PHILADELPHIA — College tech leaders gathered here this week for the first in-person Educause conference since the start of the pandemic. Attending sessions and walking the exhibit hall, it felt like the focus was on the city’s founding value: brotherly love.
“Empathy seems to be a theme at this Educause,” said Ken Graetz, director of teaching, learning and technology services at Winona State University.
That’s a stark contrast from the last in-person Educause event back in 2019, which was all about humans as data points. This year’s conference stressed humans as … humans. The raw emotion of the last year-and-a-half was the subtext—and sometimes actual text—of several breakout sessions and keynote speeches. After all, exhaustion is widespread in higher ed these days, Educause president and CEO John O’Brien said to a ballroom of attendees wearing masks, adding that “we can’t assume our colleagues are OK.”
Some speakers discussed empathy directly, like Graetz, who co-led a session about building more of it into the design of online courses. Another was Ruha Benjamin, a Princeton professor of African American studies who gave a speech about how racism can seep into and be shaped by education technology and other tools.

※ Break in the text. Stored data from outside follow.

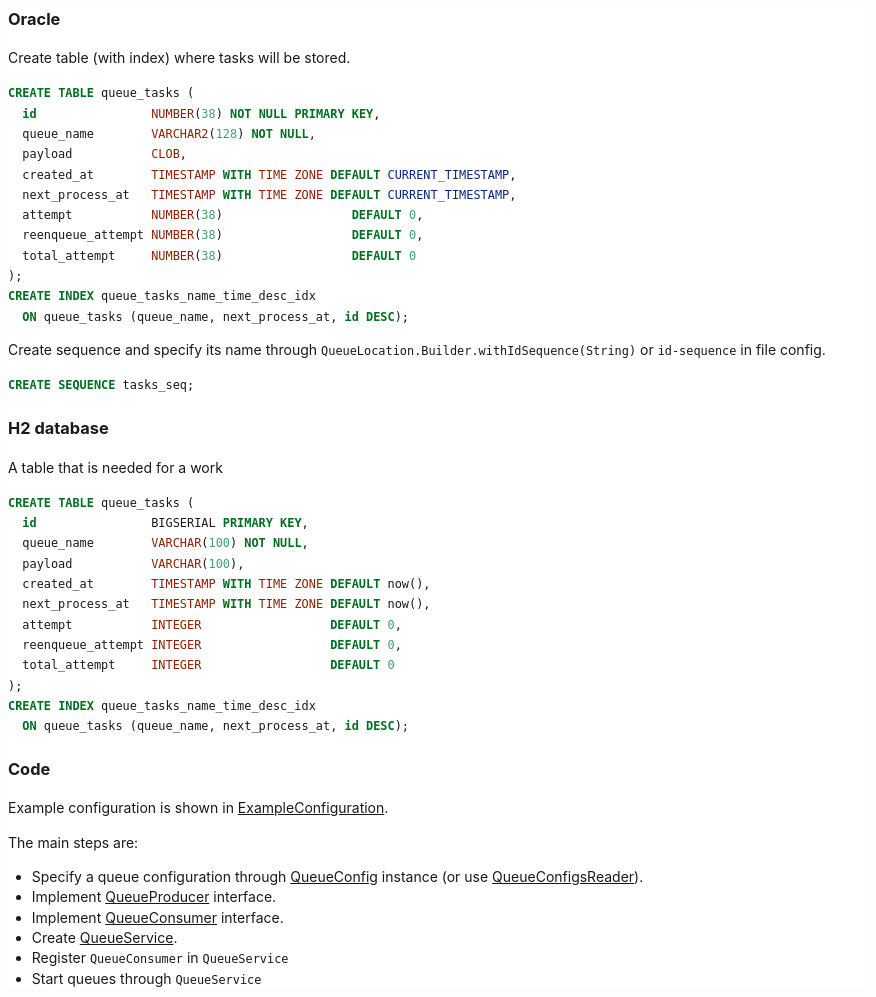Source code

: ### Oracle

Create table (with index) where tasks will be stored.
```sql
CREATE TABLE queue_tasks (
  id                NUMBER(38) NOT NULL PRIMARY KEY,
  queue_name        VARCHAR2(128) NOT NULL,
  payload           CLOB,
  created_at        TIMESTAMP WITH TIME ZONE DEFAULT CURRENT_TIMESTAMP,
  next_process_at   TIMESTAMP WITH TIME ZONE DEFAULT CURRENT_TIMESTAMP,
  attempt           NUMBER(38)                  DEFAULT 0,
  reenqueue_attempt NUMBER(38)                  DEFAULT 0,
  total_attempt     NUMBER(38)                  DEFAULT 0
);
CREATE INDEX queue_tasks_name_time_desc_idx
  ON queue_tasks (queue_name, next_process_at, id DESC);
```
Create sequence and specify its name through `QueueLocation.Builder.withIdSequence(String)` 
or `id-sequence` in file config.
```sql
CREATE SEQUENCE tasks_seq;
```

### H2 database

A table that is needed for a work 
```sql
CREATE TABLE queue_tasks (
  id                BIGSERIAL PRIMARY KEY,
  queue_name        VARCHAR(100) NOT NULL,
  payload           VARCHAR(100),
  created_at        TIMESTAMP WITH TIME ZONE DEFAULT now(),
  next_process_at   TIMESTAMP WITH TIME ZONE DEFAULT now(),
  attempt           INTEGER                  DEFAULT 0,
  reenqueue_attempt INTEGER                  DEFAULT 0,
  total_attempt     INTEGER                  DEFAULT 0
);
CREATE INDEX queue_tasks_name_time_desc_idx
  ON queue_tasks (queue_name, next_process_at, id DESC);
```

### Code

Example configuration is shown in [ExampleConfiguration](db-queue-spring//src/test/java/ru/yoomoney/tech/dbqueue/example/ExampleConfiguration.java).

The main steps are:
* Specify a queue configuration through [QueueConfig](db-queue-core/src/main/java/ru/yoomoney/tech/dbqueue/settings/QueueConfig.java) instance (or use [QueueConfigsReader](src/main/java/ru/yoomoney/tech/dbqueue/settings/QueueConfigsReader.java)).
* Implement [QueueProducer](db-queue-core/src/main/java/ru/yoomoney/tech/dbqueue/api/QueueProducer.java) interface.
* Implement [QueueConsumer](db-queue-core/src/main/java/ru/yoomoney/tech/dbqueue/api/QueueConsumer.java) interface.
* Create [QueueService](db-queue-core/src/main/java/ru/yoomoney/tech/dbqueue/config/QueueService.java).
* Register `QueueConsumer` in `QueueService`
* Start queues through `QueueService`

“The way we ration empathy is not natural, but shaped by our environment”—such as our digital environments, Benjamin said.

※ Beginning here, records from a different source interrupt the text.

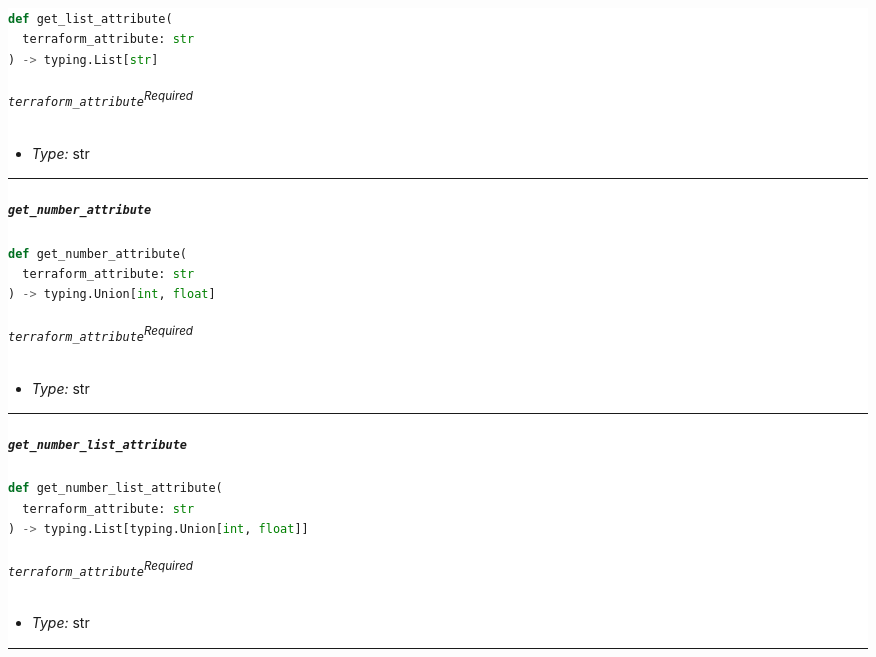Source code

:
 ```python
def get_list_attribute(
  terraform_attribute: str
) -> typing.List[str]
```

###### `terraform_attribute`<sup>Required</sup> <a name="terraform_attribute" id="@cdktf/provider-mongodbatlas.dataMongodbatlasX509AuthenticationDatabaseUser.DataMongodbatlasX509AuthenticationDatabaseUser.getListAttribute.parameter.terraformAttribute"></a>

- *Type:* str

---

##### `get_number_attribute` <a name="get_number_attribute" id="@cdktf/provider-mongodbatlas.dataMongodbatlasX509AuthenticationDatabaseUser.DataMongodbatlasX509AuthenticationDatabaseUser.getNumberAttribute"></a>

```python
def get_number_attribute(
  terraform_attribute: str
) -> typing.Union[int, float]
```

###### `terraform_attribute`<sup>Required</sup> <a name="terraform_attribute" id="@cdktf/provider-mongodbatlas.dataMongodbatlasX509AuthenticationDatabaseUser.DataMongodbatlasX509AuthenticationDatabaseUser.getNumberAttribute.parameter.terraformAttribute"></a>

- *Type:* str

---

##### `get_number_list_attribute` <a name="get_number_list_attribute" id="@cdktf/provider-mongodbatlas.dataMongodbatlasX509AuthenticationDatabaseUser.DataMongodbatlasX509AuthenticationDatabaseUser.getNumberListAttribute"></a>

```python
def get_number_list_attribute(
  terraform_attribute: str
) -> typing.List[typing.Union[int, float]]
```

###### `terraform_attribute`<sup>Required</sup> <a name="terraform_attribute" id="@cdktf/provider-mongodbatlas.dataMongodbatlasX509AuthenticationDatabaseUser.DataMongodbatlasX509AuthenticationDatabaseUser.getNumberListAttribute.parameter.terraformAttribute"></a>

- *Type:* str

---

College leaders and others gathered this week in Philadelphia for the first in-person Educause conference since the COVID-19 pandemic began.
Other presenters encouraged attendees to strive for better work-life balance, embrace newly flexible work arrangements and lean into vulnerability. That’s the kind of advice a quartet of chief information officers gave while describing how they’ve led college tech teams through the COVID-19 crisis.
“Your staff need to see you’re taking care of yourself so they feel empowered to take care of themselves,” said Helen Norris, vice president and chief information officer at Chapman University.
Even the event revealing Educause’s annual list of higher education’s top IT issues for the upcoming year approached “brand-new territory,” said Susan Grajek, Educause vice president for partnerships, communities and research, because the inventory for 2022 is “all about people.” It’s the first time ever that the list looks at students as not just learners or customers, she added—but as humans.
Amid the chorus of concern, a note of dissonance sounded from the exhibit hall, where controversial test-proctoring tools and services were prominently displayed and their booths generously staffed. Many students and faculty have objected throughout the pandemic to the use of surveillance systems that monitor students who are taking tests remotely—a measure that other professors say they turned to because they noticed a rise in cheating.
Tension about assessments, trust and technology surfaced in conversations and materials throughout the conference, such as in a poster presented about “promoting academic integrity in online ‘open note’ exams without surveillance software” and a session description that said “e-proctoring may be the most problematic of solutions” that colleges use in online learning. Leaders at college teaching and learning centers are trying to resolve what one called the “great proctoring debate” by encouraging professors to move away from high-stakes tests, but even though many instructors seem newly willing to try alternative approaches, that sometimes requires more time and energy than they have these days.
Meanwhile, signs posted around the convention center drove home the importance of wellbeing to the in-person attendees, reminding them to “respect comfort levels.” Only approach other people who have indicated they’re ready—either for “cautious chatting” or “elbow bumps.”